The flakes began to fall about an hour ago. Now the world is monochrome, dusk spreading across the landscape along with the intensifying snow. There is little wind and, unusually, the flakes fall straight down. We are told the wind will pick up overnight, making travel difficult at best. Our evening clients all cancelled or came in earlier today, so we are safely home.
The ease we experience during snow is a function of the modern. Our larder is comfortably full, our home snug against the wind and cold; we have no real reason to journey out into the storm. If need be we can build a fire in the wood stove and get along comfortably for a few days without electricity. There are no animals to milk or feed, no water troughs demanding we break and clear their ice so the critters can drink. We will not get lost in the white on our way to or from the barn; we don’t even have a barn.
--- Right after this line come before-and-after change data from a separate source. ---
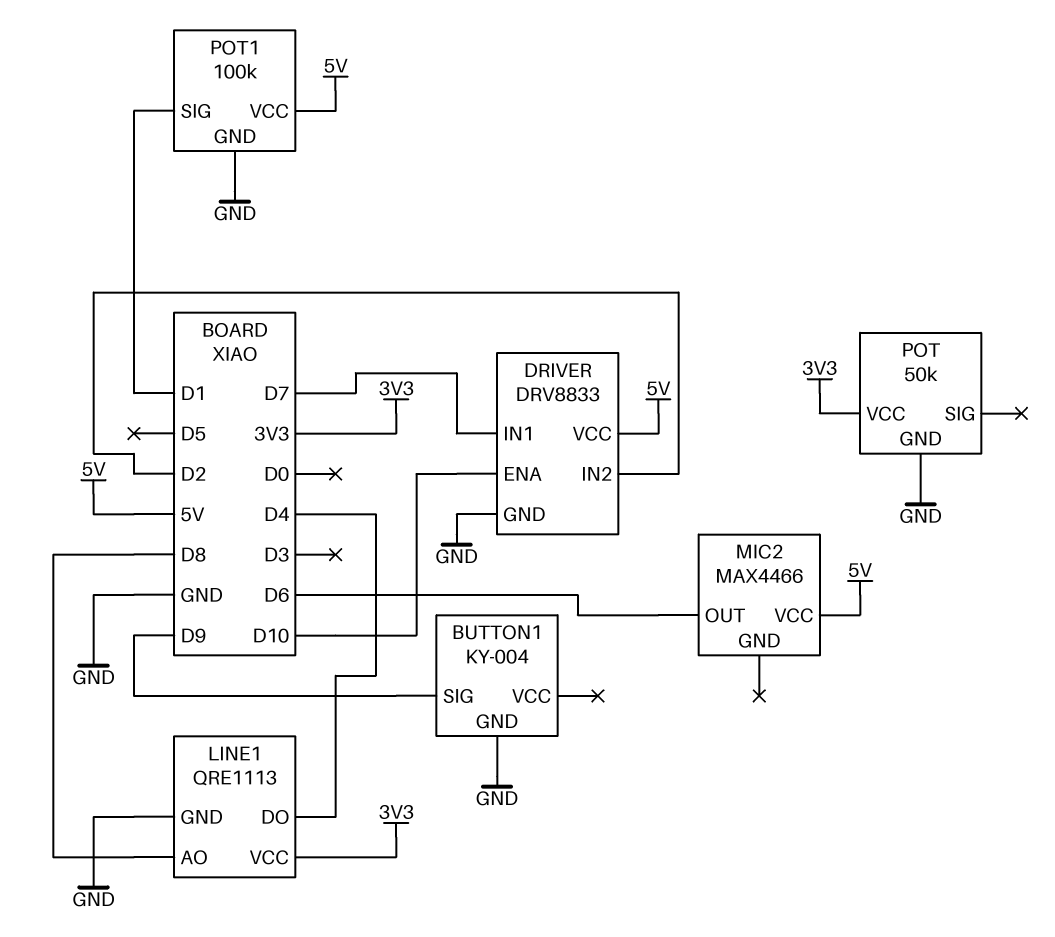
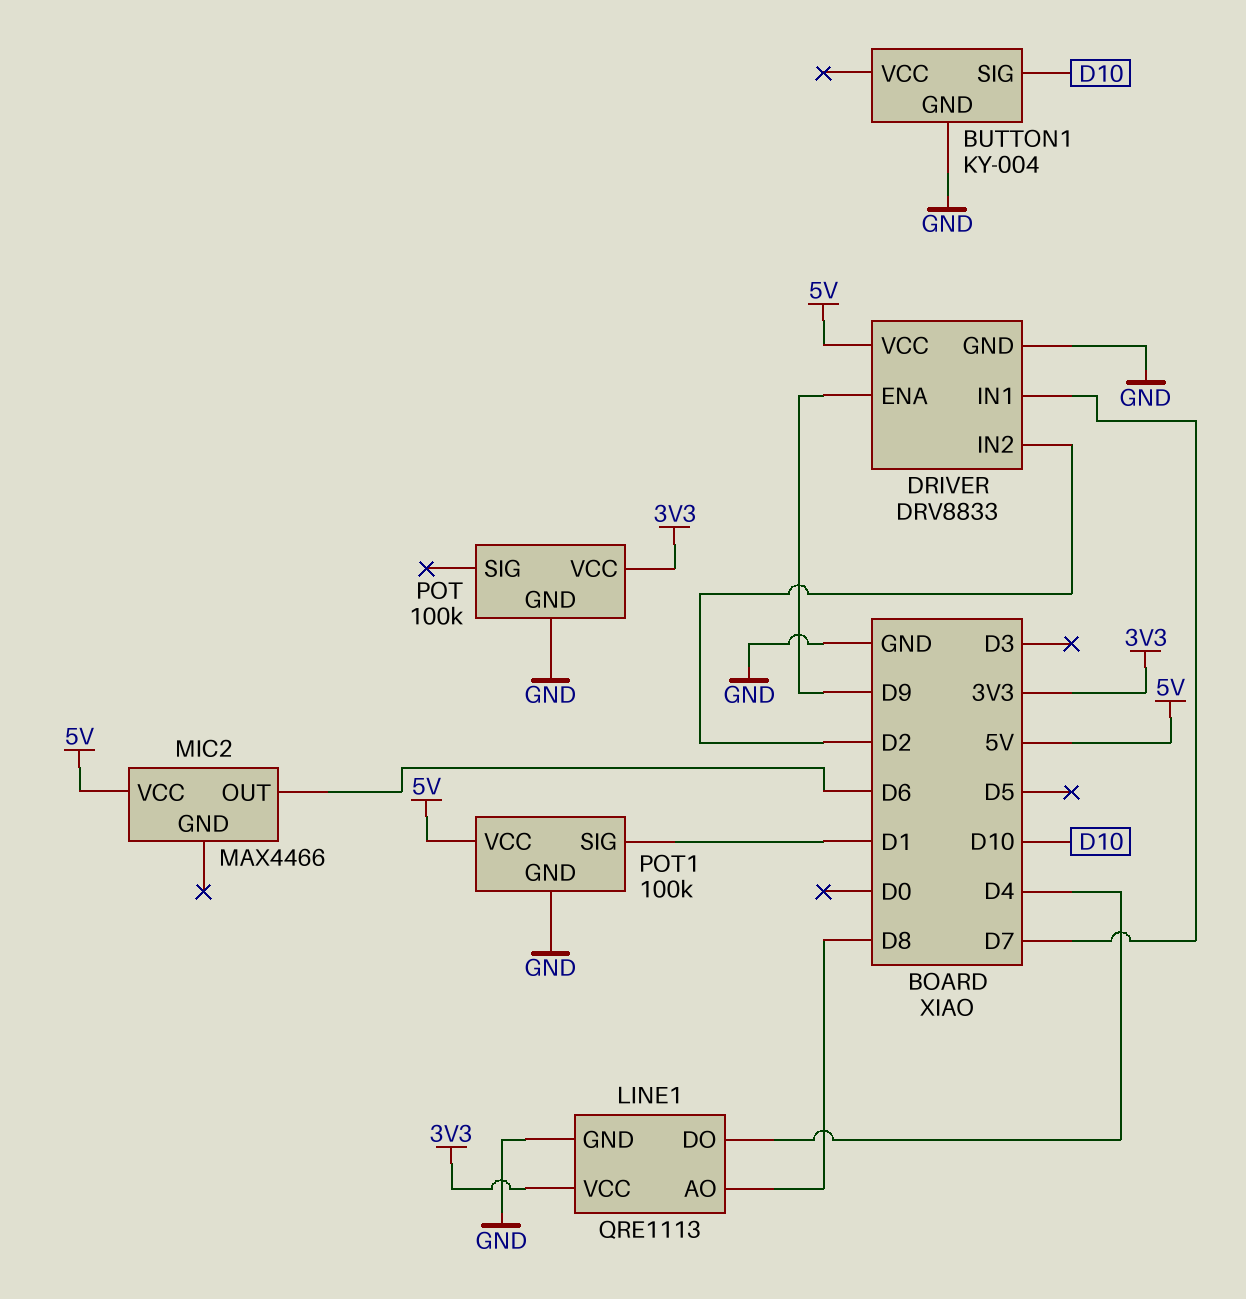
BUTTON1 pin SIG: D9 -> D10
DRIVER pin ENA: D10 -> D9
POT: 50k -> 100k

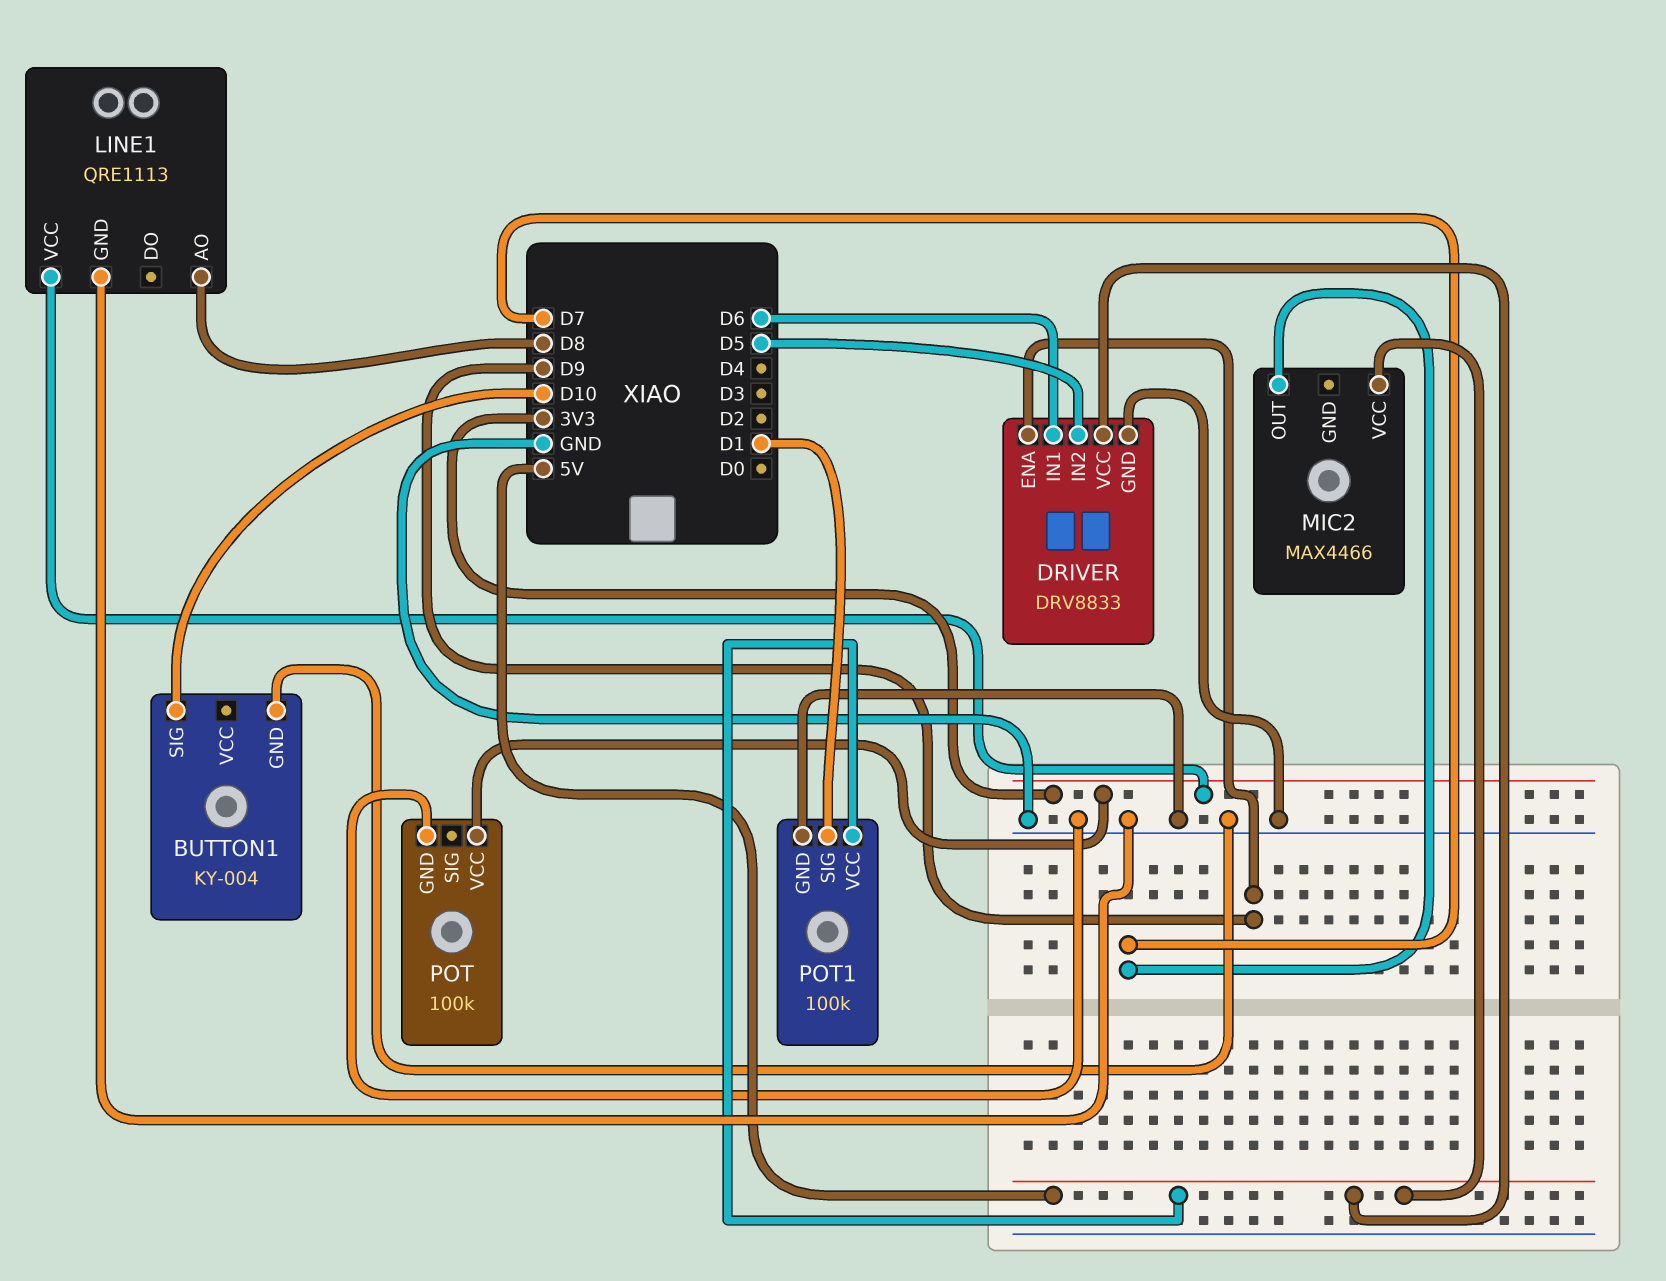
DRIVER pin IN1: D7 -> D6
DRIVER pin IN2: D2 -> D5
LINE1 pin DO: D4 -> none
MIC2 pin OUT: D6 -> D7

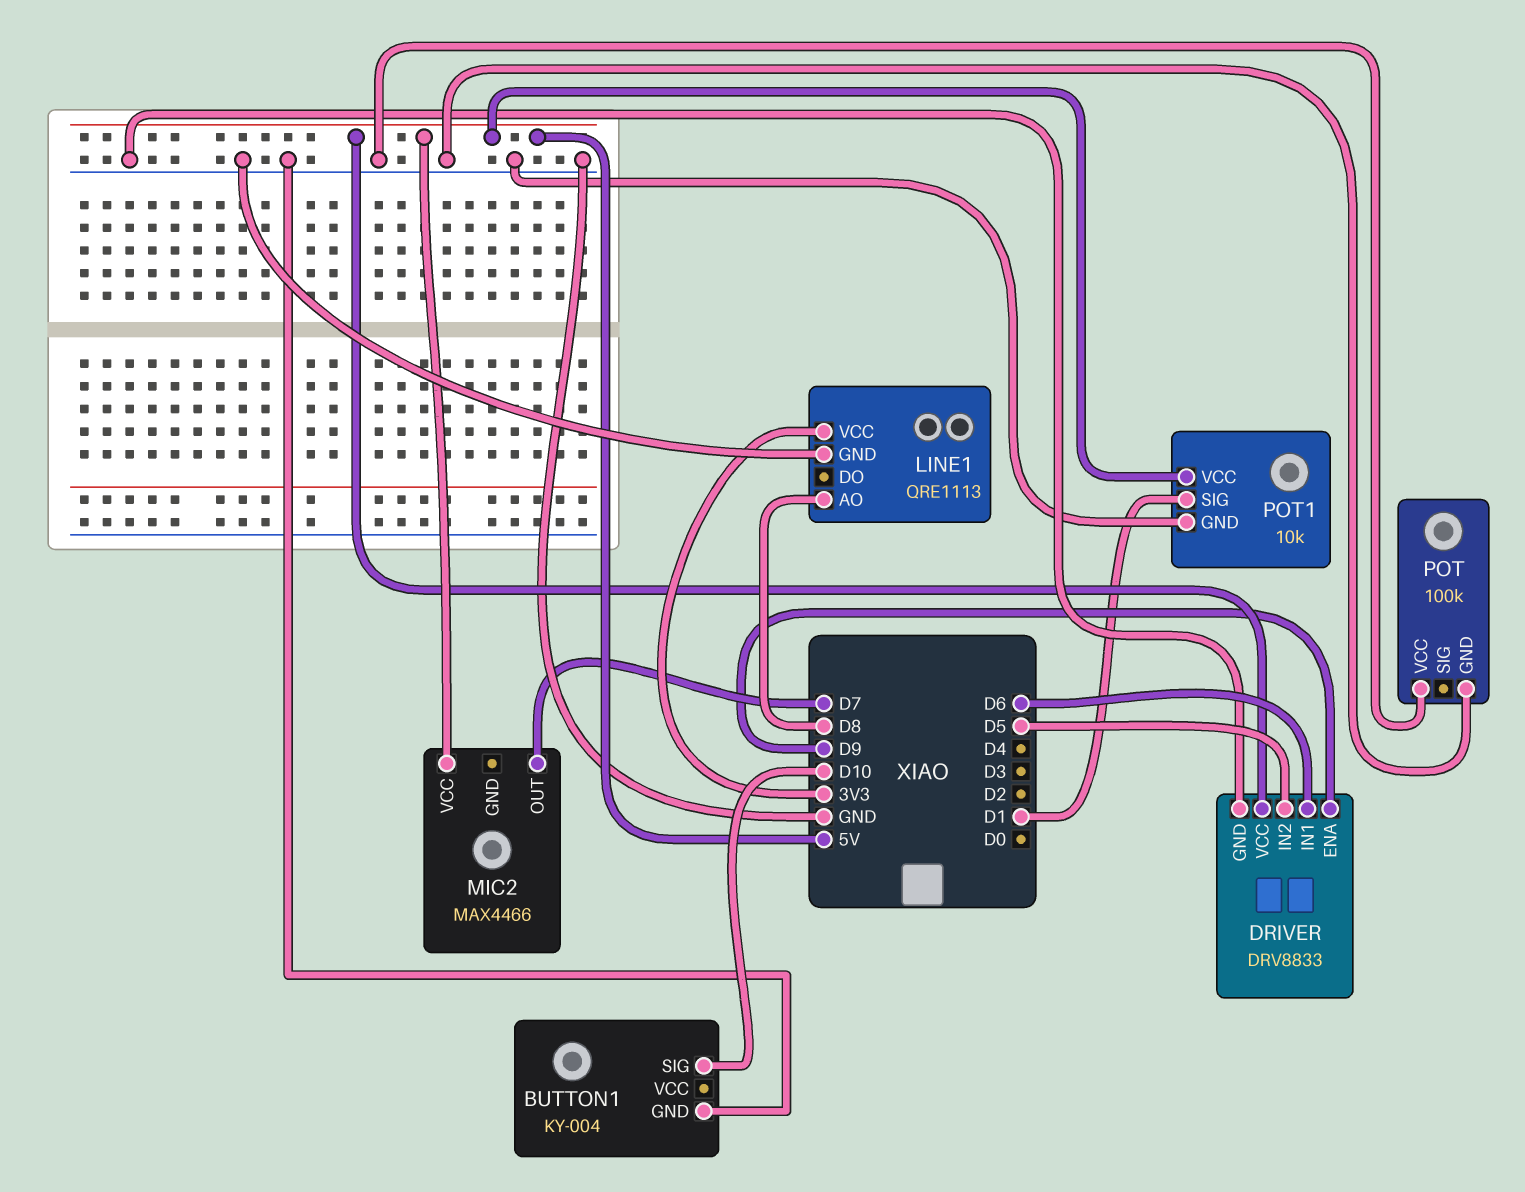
POT pin VCC: 3V3 -> GND
POT1: 100k -> 10k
The ease is seductive, and we can easily forget that storms remain dangerous, even lethal. Strong winter storms and deep cold challenge our hubris. Recently a college student, nineteen, went drinking without dressing for the extreme cold, passed out on his way home, and died. He was not the first.
The beauty of snow storms and their cold aftermath is much applauded in New England’s literature and film, although their lethality is nearly always a subtext troubling the tranquil landscape. That picturesque journey by sleigh through the snow clothed night wood has its hazards, crossing the frozen river its treacheries. It makes sense to go home early if one is able, and if possible, stay there til the storm passes.